Tuesday, Long Day of intervals, Warm up, Sub maximal interval workout, Set # 1: 400 meter, 200m jog, 600 meters, 200m jog, 800 meters, 200m jog, (pace for all three is at current mile pace, so if you can run 5 minutes, 400 meters at 75, 600 meters at 1:52, 800 meters at 2:30), 800m jog then Set #2: 400 meter , 200m jog, 600 meters, 200m jog, 800 m, 200m job ( pace for all three one second faster than current mile pace, so at 5:00 mile, 400m @74, 600m@1:50, 800m@2:28), 800m jog, then, Set#3: 400m, 200m jog, 600 meters, 200m jog, 800 meters, 200m jog (pace for all three, at current mile pace, 400m@75, 600m@1:52, 800m@2:30), 800 meter jog, Set #4, Six times 200 meters,200m jog, first four at current 800 meter race pace: so if you have 2:20 pace, then, 35, 35, 35, 35, final two times, 200 meters, at least 2-3 seconds faster than first four, so if you ran 35 seconds, try 32-33 seconds pace for last two 200 meter repeats, with 200 meter jogs, 800 meter jog, stretch, then long cooldown. Get off wet clothes and jog in dry tshirt and sweats (avoid colds).

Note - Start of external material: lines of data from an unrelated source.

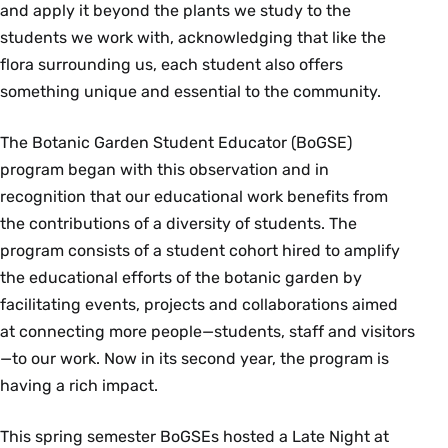
and apply it beyond the plants we study to the
students we work with, acknowledging that like the
flora surrounding us, each student also offers
something unique and essential to the community.
The Botanic Garden Student Educator (BoGSE)
program began with this observation and in
recognition that our educational work benefits from
the contributions of a diversity of students. The
program consists of a student cohort hired to amplify
the educational efforts of the botanic garden by
facilitating events, projects and collaborations aimed
at connecting more people—students, staff and visitors
—to our work. Now in its second year, the program is
having a rich impact.
This spring semester BoGSEs hosted a Late Night at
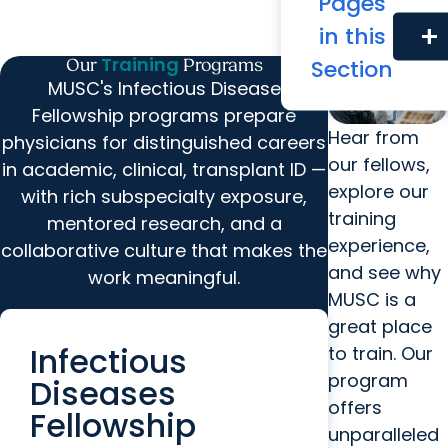
Pages
in this
add
Training
Section
Our
Programs
MUSC's Infectious Disease
Fellowship programs prepare
Hear from
physicians for distinguished careers
our fellows,
in academic, clinical, transplant ID —
explore our
with rich subspecialty exposure,
training
mentored research, and a
experience,
collaborative culture that makes the
and see why
work meaningful.
MUSC is a
great place
Infectious
to train. Our
program
Diseases
offers
Fellowship
unparalleled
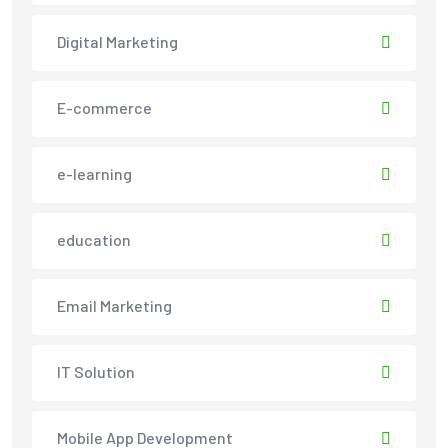
Digital Marketing
E-commerce
e-learning
education
Email Marketing
IT Solution
Mobile App Development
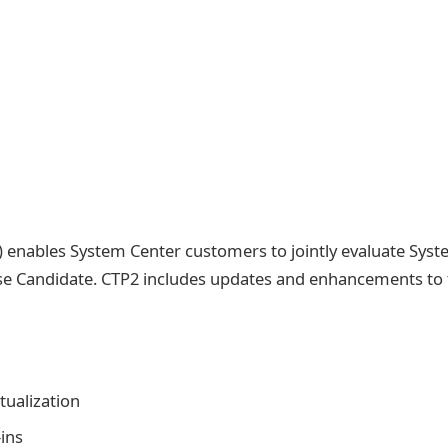
 enables System Center customers to jointly evaluate Sys
se Candidate. CTP2 includes updates and enhancements to 
ualization
ins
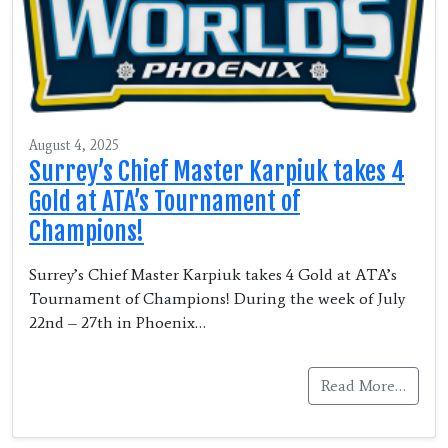
August 4, 2025
Surrey’s Chief Master Karpiuk takes 4
Gold at ATA’s Tournament of
Champions!
Surrey’s Chief Master Karpiuk takes 4 Gold at ATA’s
Tournament of Champions! During the week of July
22nd – 27th in Phoenix…
Read More…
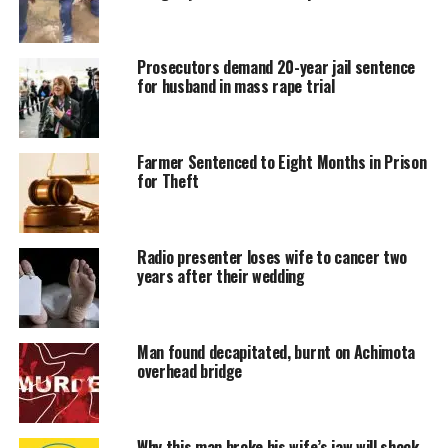
Prosecutors demand 20-year jail sentence
for husband in mass rape trial
Farmer Sentenced to Eight Months in Prison
for Theft
Radio presenter loses wife to cancer two
years after their wedding
Man found decapitated, burnt on Achimota
overhead bridge
Why this man broke his wife’s jaw will shock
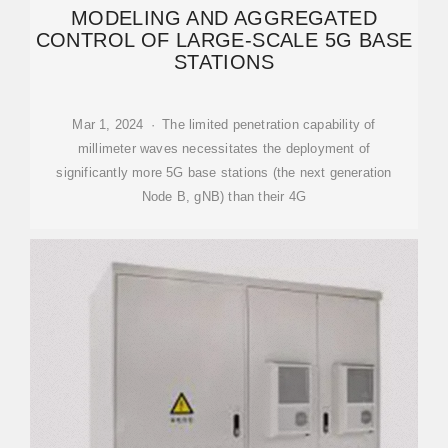
MODELING AND AGGREGATED
CONTROL OF LARGE-SCALE 5G BASE
STATIONS
Mar 1, 2024 · The limited penetration capability of
millimeter waves necessitates the deployment of
significantly more 5G base stations (the next generation
Node B, gNB) than their 4G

Wednesday, Warm up, 6 miles, on soft surfaces, 6 times 150 meters, Ten sit ups and ten push ups, cooldown.
Thursday, Warm up, 3 times 1 mile, mile run at current 2 mile race pace, with 800m jog between miles (so, if 11:15, then pace for miles is 5:37, or 88 pace), mile jog, then, six times 200 meters, at mile race pace, (5:00 mile, then 200 meters at 37), cooldown.
Friday, Warm up, easy, three miles to five miles, soft ground, and finish with 6 x 150 meters, cooldown, plus five push ups, five bent leg sit ups.
Saturday, Race day. Race 800m, 1000 meters or 2 miles. If you can not race, do the following: Warm Up, Short Fartlek workout. Forty minute fartlek, one minute fast, one minute slow, repeat 20 times, cooldown easy three miles. If you have raced three straight weekends, then consider 2 miles, and see how it feel.
Sunday, Long run, 9-10 miles, with warm up and cooldown and yes, push ups and sit ups.